The abandonment of serviceable ships in the Arctic caused great displeasure in the Admiralty, and the leaders, Belcher, Kellett and McClure were brought to justice.McClure and Kellett were easily justified, just like the people who carried out the order. The court not only acquitted McClure, but also noted that “McClure, the officers and the “Explorer”team deserve the greatest praise for their zeal ...”. Returning the sword to McClure, the chairman said: “The court of the opinion that your leadership, subjected to the most difficult trials, was in all respects highly commendable and worthy ...”. 
Belcheru also managed to justify himself.

In the summer of 2014  the "Researcher" was found. During the expedition, which began on July 22, Canadian scientists scanned the bottom of the Bay of Mercy (Mersey) with the help of a sonar-sonar radar, and soon discovered a characteristic image of the ship's hull.

The vessel is under water on an even keel at a depth of 11 meters, its upper deck is eight meters under water. "It is in surprisingly good condition," says Marc-Henri Bernier, head of the Parks Canada Underwater Archeology Service.Very cold water helped keep it all".

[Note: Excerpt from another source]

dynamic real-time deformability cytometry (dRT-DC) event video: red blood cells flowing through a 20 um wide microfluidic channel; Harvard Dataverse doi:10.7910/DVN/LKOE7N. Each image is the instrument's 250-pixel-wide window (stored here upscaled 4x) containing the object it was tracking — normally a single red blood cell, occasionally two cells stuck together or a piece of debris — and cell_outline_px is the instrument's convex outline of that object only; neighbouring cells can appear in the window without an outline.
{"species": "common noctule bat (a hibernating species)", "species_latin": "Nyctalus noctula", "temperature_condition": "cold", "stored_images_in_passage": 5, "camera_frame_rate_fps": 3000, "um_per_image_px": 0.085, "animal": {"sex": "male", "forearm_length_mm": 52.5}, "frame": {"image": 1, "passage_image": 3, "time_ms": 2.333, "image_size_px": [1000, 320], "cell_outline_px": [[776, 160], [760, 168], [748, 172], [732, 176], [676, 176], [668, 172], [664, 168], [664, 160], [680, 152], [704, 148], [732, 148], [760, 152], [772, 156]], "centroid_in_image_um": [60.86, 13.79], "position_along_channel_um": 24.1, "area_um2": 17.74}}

Scientists do not plan to lift the ship to the surface. They intend to explore it with the help of underwater robots. Archaeologists also discovered three graves of expedition members who died of scurvy in April 1853, as well as fragments of a boat and the remains of a stockpile of supplies. 
McClure and his people were the first to pass by sea or on sea ice from the Pacific to the Atlantic and it was them who recognized by the discoveries of the Northwest Passage. A bonus of £ 10,000 due to them was paid, and McClure still received the nobility. The selected committee of the House of Commons noted that "the heroic deeds of McClure and his comrades, although they were not committed on the battlefield, by their courage can be equated to military exploits". British and French geographical societies awarded him gold medals. 
There were people trying to belittle the triumph of the discoverers by saying that the pioneers of the Northwest Passage could have been participants in the Franklin expedition.

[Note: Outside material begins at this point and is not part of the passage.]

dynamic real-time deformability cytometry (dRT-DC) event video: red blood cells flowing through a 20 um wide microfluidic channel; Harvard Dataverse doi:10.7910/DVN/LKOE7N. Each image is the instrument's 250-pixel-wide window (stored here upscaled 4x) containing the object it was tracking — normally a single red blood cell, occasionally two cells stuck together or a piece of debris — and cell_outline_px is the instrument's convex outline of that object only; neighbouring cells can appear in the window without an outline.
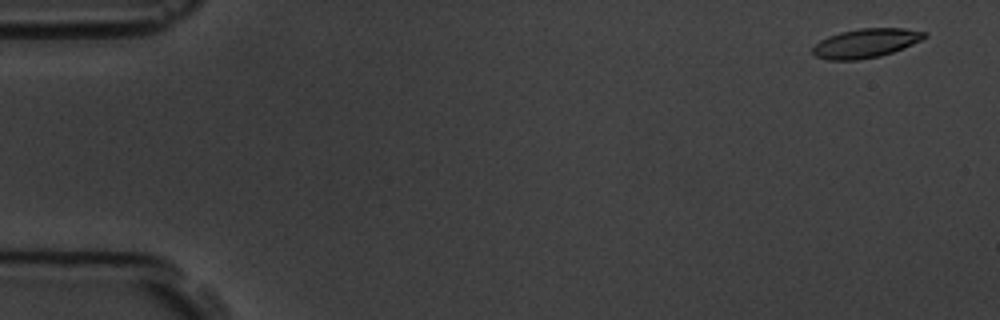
{"species": "common noctule bat (a hibernating species)", "species_latin": "Nyctalus noctula", "temperature_condition": "room temperature", "stored_images_in_passage": 5, "camera_frame_rate_fps": 3000, "um_per_image_px": 0.085, "animal": {"sex": "male", "body_mass_g": 19.5, "forearm_length_mm": 54.6}, "frame": {"image": 1, "passage_image": 1, "time_ms": 0.0, "image_size_px": [1000, 320], "cell_outline_px": [[928, 36], [912, 44], [892, 52], [880, 56], [856, 60], [828, 60], [816, 56], [812, 52], [812, 48], [820, 40], [828, 36], [840, 32], [860, 28], [904, 28], [928, 32]], "centroid_in_image_um": [73.59, 3.66], "position_along_channel_um": 11.4, "area_um2": 18.9}}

Awarded the Order of the Bath. 
In subsequent years, McClure commanded the ship "Esk", played an important role in the Anglo-Chinese war, participated in the seizure of Canton. He became a rear admiral in 1867 and a vice admiral in 1873. In the same year  he died suddenly in London. Buried in the Kensal Green Cemetery. 
Islands off the northern coast of Canada. 
Cape in the north of the Banks Island in the Canadian Arctic Archipelago.

Cape on the island of Pandora east of the Prince of Wales Island in the Canadian Arctic Archipelago. 
Strait between the islands of Melville and Banks in the Canadian Arctic Archipelago. Opened by the expedition R. McClure in 1851.